All to say, machine learning can help you to segment your customers into different groups of churn risk and will automatically predict particular`s client his churn ratio. Those features will help you to understand which customers are likely to leave and why, so you will be able to take actions on them and try to retain them.
Automated customer retention process with machine learning
Gathered insights from machine learning model is only a part of success. You need build process behind insights and create flow, which will automatically take care of risky clients. Customers will be grouped by their churn risk, attributes and personalized offers into different segments. Personalized emailing campaigns should be set to ensure the highest chance of engagement and retention.
Artificial Intelligence (AI) model integrated into your marketing systems or CRM will automatically send personalized messages based on the case, customer, and other factors. As a result that will ensure the message is perfectly targeted for a user.
For clients that may be close to leaving, this message can make an opportunity to engage customer to stay with you. Everything depends on your discount ,loyalty campaigns and capabilities.

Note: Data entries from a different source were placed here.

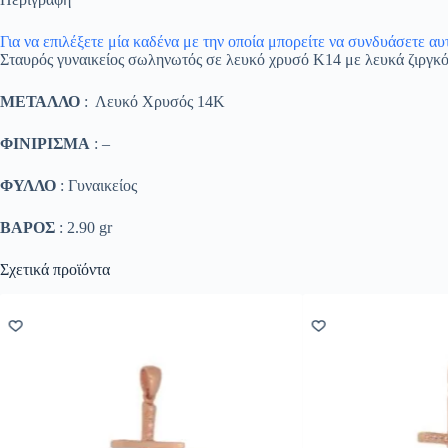
Για να επιλέξετε μία καδένα με την οποία μπορείτε να συνδυάσετε α
Σταυρός γυναικείος σωληνωτός σε λευκό χρυσό K14 με λευκά ζιργκ
ΜΕΤΑΛΛΟ
: Λευκό Χρυσός 14K
ΦΙΝΙΡΙΣΜΑ
: –
ΦΥΛΛΟ
: Γυναικείος
ΒΑΡΟΣ
: 2.90 gr
Σχετικά προϊόντα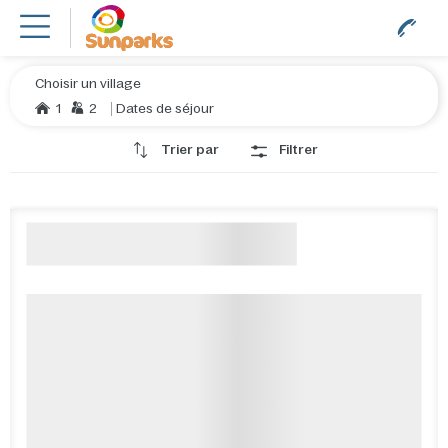
Choisir un village
1
2
Dates de séjour
Trier par
Filtrer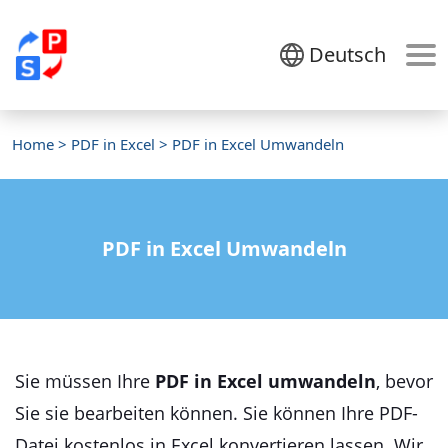
Deutsch
Home
>
PDF in Excel
> PDF in Excel Umwandeln
PDF in Excel Umwandeln
Sie müssen Ihre
PDF in Excel umwandeln
, bevor
Sie sie bearbeiten können. Sie können Ihre PDF-
Datei kostenlos in Excel konvertieren lassen. Wir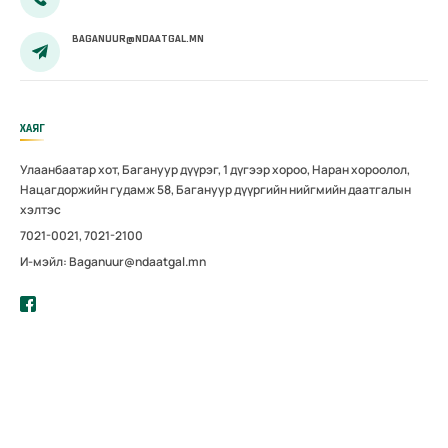
BAGANUUR@NDAATGAL.MN
ХАЯГ
Улаанбаатар хот, Багануур дүүрэг, 1 дүгээр хороо, Наран хороолол,
Нацагдоржийн гудамж 58, Багануур дүүргийн нийгмийн даатгалын
хэлтэс
7021-0021, 7021-2100
И-мэйл: Baganuur@ndaatgal.mn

Machine Learning solutions for Fraud detection and LTV prediction
Customer lifetime value (LTV) prediction
Each customer segment generates different levels of revenue for a business. The goal is to identify and take care of best customers to ensure a stable stream of revenue. But the main question is
Which customer group are driving your business?

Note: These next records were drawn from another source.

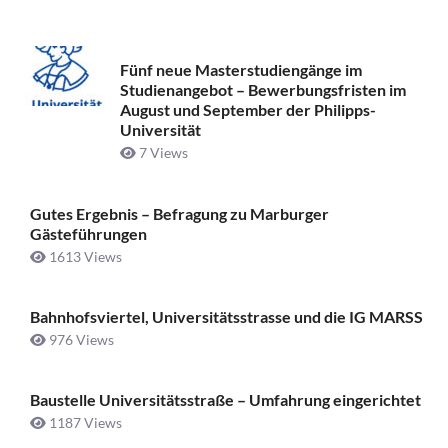
Fünf neue Masterstudiengänge im
Studienangebot – Bewerbungsfristen im
August und September der Philipps-
Universität
7 Views
Gutes Ergebnis – Befragung zu Marburger
Gästeführungen
1613 Views
Bahnhofsviertel, Universitätsstrasse und die IG MARSS
976 Views
Baustelle Universitätsstraße ­– Umfahrung eingerichtet
1187 Views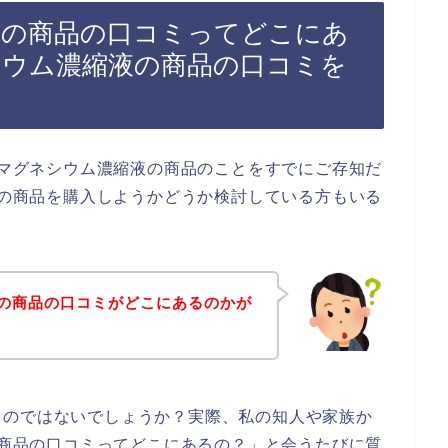
縮液の商品の口コミってどこにあ
ネシウム濃縮液の商品の口コミを
s+マグネシウム濃縮液の商品のことをすでにご存知だ
縮液の商品を購入しようかどうか検討している方もいる
縮液の商品の口コミがどこにあるのかが
るのではないでしょうか？実際、私の知人や家族か
液の商品の口コミってどこにあるの？」と会うたびに質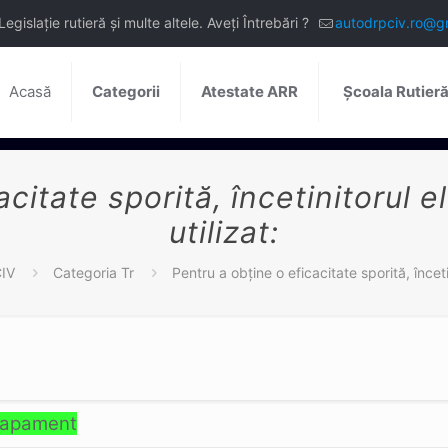
slație rutieră și multe altele. Aveți Întrebări ?
autodrpciv.ro@g
Acasă
Categorii
Atestate ARR
Școala Rutier
acitate sporită, încetinitorul 
utilizat:
CIV
Categoria Tr
Pentru a obţine o eficacitate sporită, înceti
 eşapament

Is our best customer in the past will be our best customer in the future?
How much they are going to spend in the future?
The goal is to identify customers who drive our revenue and ensure that they are happy, satisfied and want to stay with us. Here is where Machine Learning (ML) together with predictive analytics comes into the game. We are able to train model and predict how much a particular customer will spend in the future using Machine Learning.
Fraud detection is a challenging problem for many businesses. The true is that fraudulent transactions are very common thing. The problem is that a small part of activities may quickly turn into big money losses without the right AI tools and systems in place. Here we want to know:
Which transaction are lawless?
Which transactions are anomalies?
What is potential loose?
Businesses nowadays should be able to identify, which transactions are fraudulent and are incorrect. The good news is that with advances in machine learning, systems can learn, adapt and uncover emerging patterns for preventing fraud.
Benefits of machine learning in customer retention process
You are able to increase your retention rates based on correlations that could be found in your data. As a result that would not be possible without AI, machine learning and automation all together. Churn analysis will help understand which factors influence your customers to leave, identify high risk customers and help to keep them. Finally, customer retention will be improved and profits will be higher than ever before. Key points below:
Focus on customers who are actually at risk and improve their experience
Save up on acquisition cost to replace the Churning customers
Having stable revenue helps you to growth and acquire new customers
Once you are able to save money from higher customer retention and your revenue streams are stable, you can re-invest money into new customer acquisition and let your business to grow.